Abstract

Summary In the course of the three experiments detailed here, the serum of eleven persons who are reported to have had yellow fever in Mexico, Brazil, and Peru was employed. These attacks occurred from 1919 to 1927. A variety of nationalities are represented. Four of these eleven specimens protected M. rhesus against lethal doses of yellow fever virus of West African origin. The protecting sera were from Peru and Brazil. In the same experiments, all sera tested from six African natives and a pooled serum from several natives who had had yellow fever in four epidemics in 1926 to 1928 in the Gold Coast and Belgian Congo, West Africa, protected against the same virus as used with the Western Hemisphere sera. The amount of serum employed in each case varied from 2.0 to 0.1 cc., depending in part on the amount of serum at hand. Two monkeys were used to test each specimen, except in one instance when only one monkey was injected, 0.5 cc. serum being available. In the first experiment, the serum was injected subcutaneously at the same time as the virus. In the two latter experiments, the serum, diluted, was administered intraperitoneally one hour before the subcutaneous inoculation of virus.

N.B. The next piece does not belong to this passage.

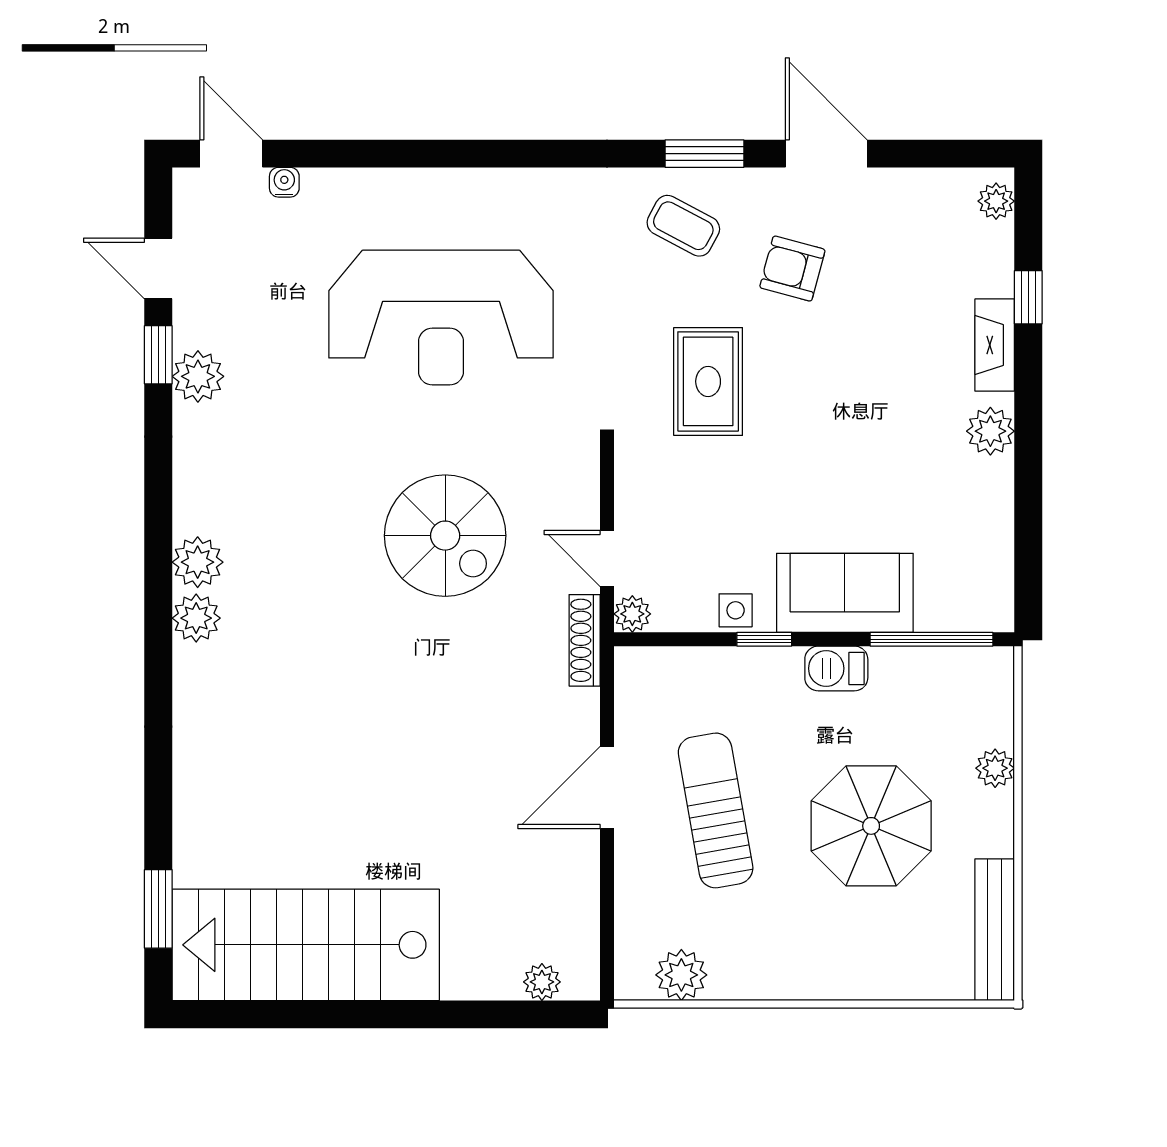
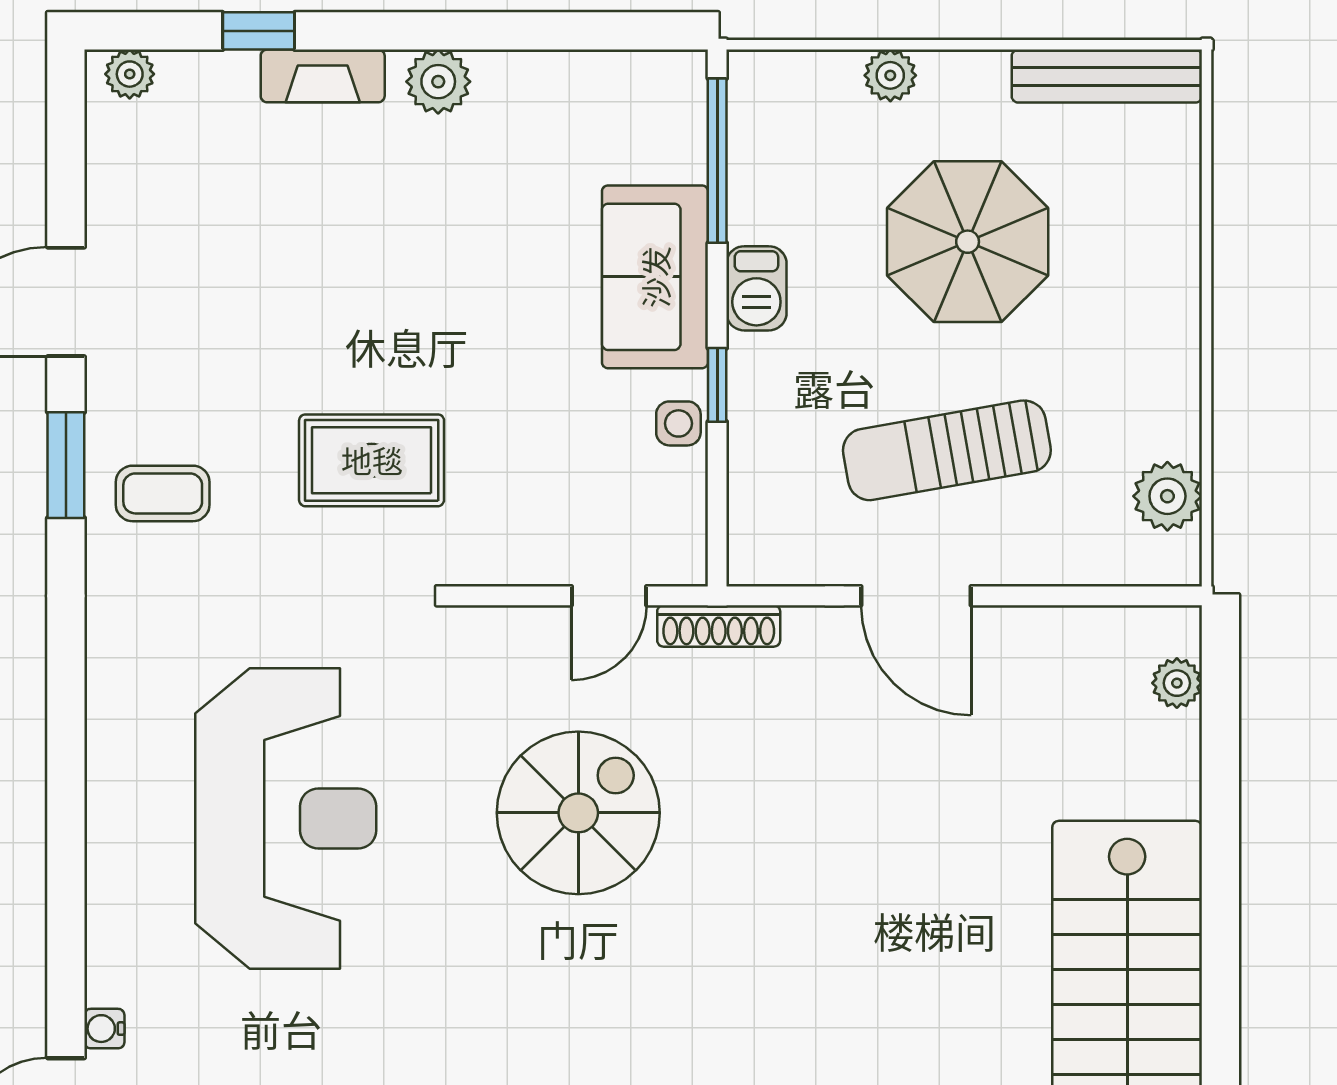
coffee table: (683, 226) -> (163, 493), turned 62
armchair: (792, 269) -> (220, 347), removed
plant: (632, 614) -> (683, 562), removed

In no instance, was there any evidence of peritonitis in fatal cases. The virus was in the form of infected monkey blood (citrated) of the Asibi strain. The dosage was 0.25, 0.2, and 0.25 cc., in experiments 1, 2 and 3, respectively. In the unprotected animals, the course of the disease, and the pathology at necropsy were not apparently altered by the presence of the serum. Death occurred in these monkeys at intervals found to obtain in this experimental disease, averaging 5.7 days. Of the twenty-two protected monkeys, seven seem to have recovered from mild attacks of yellow fever, as evidenced by short periods of fever a few days after inoculation.